WORK ITEM:
Here the job is to copy the data exactly and to exclude every image from it.

INPUT DATA:

========================

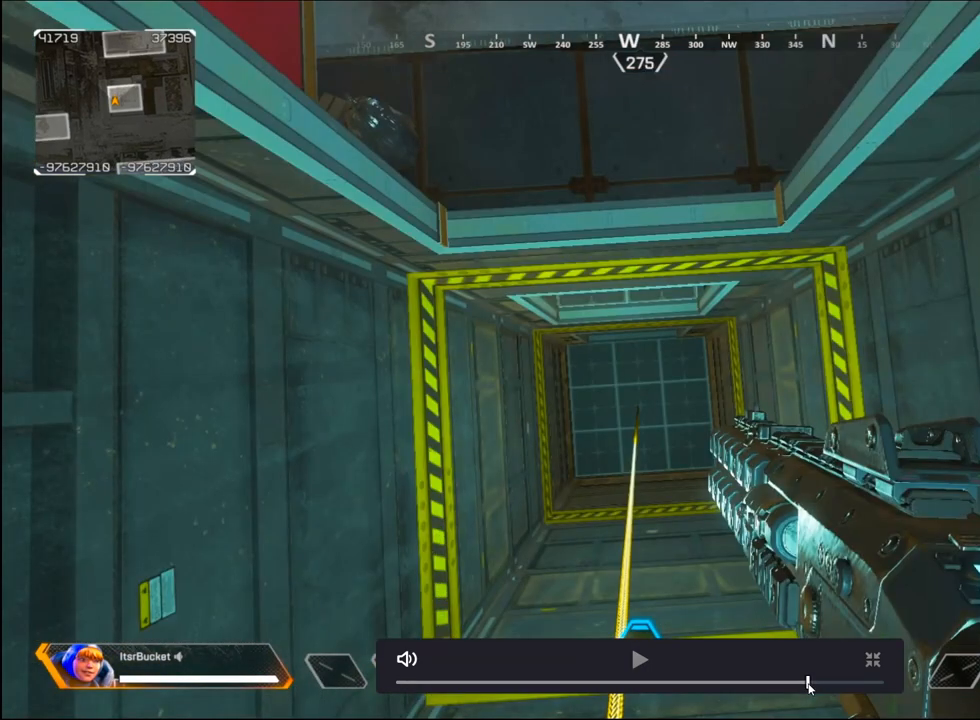
{"keys": ["f"], "mouse": [], "events": [[33, "f", "down"]]}
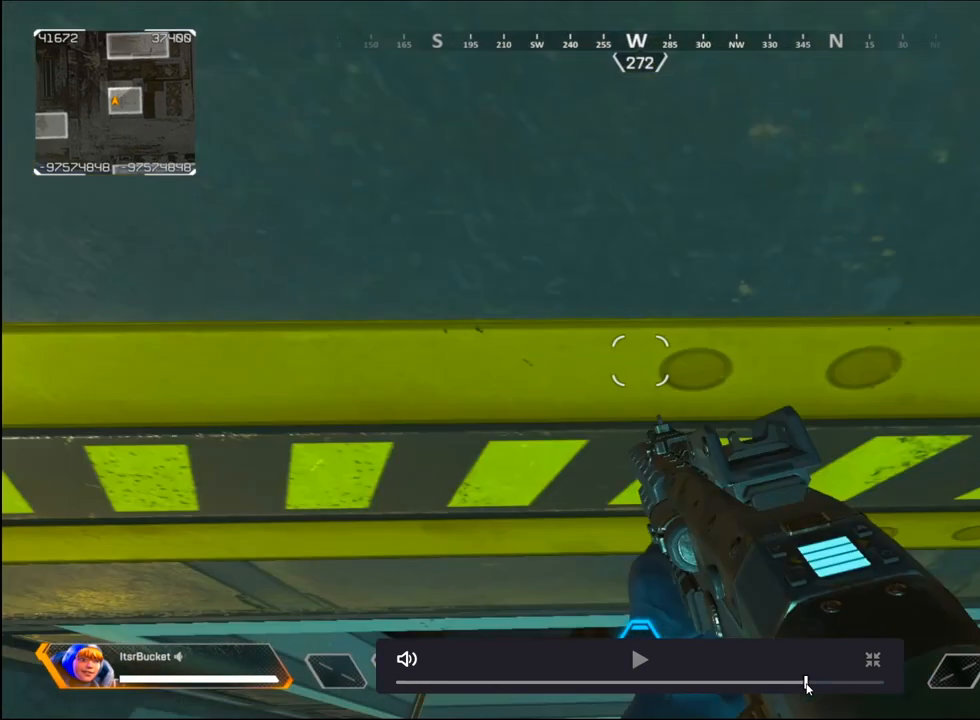
{"keys": ["f"], "mouse": [], "events": []}
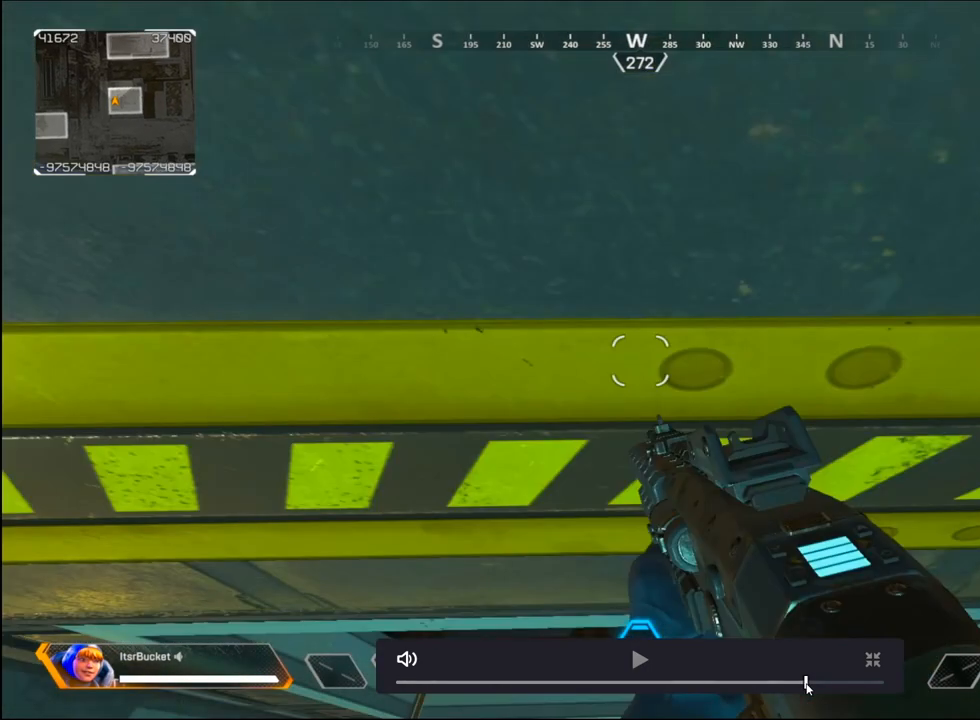
{"keys": ["f"], "mouse": [], "events": []}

========================

TASK OUTPUT:
{"keys": ["f"], "mouse": [], "events": [[33, "f", "down"]]}
{"keys": ["f"], "mouse": [], "events": []}
{"keys": ["f"], "mouse": [], "events": []}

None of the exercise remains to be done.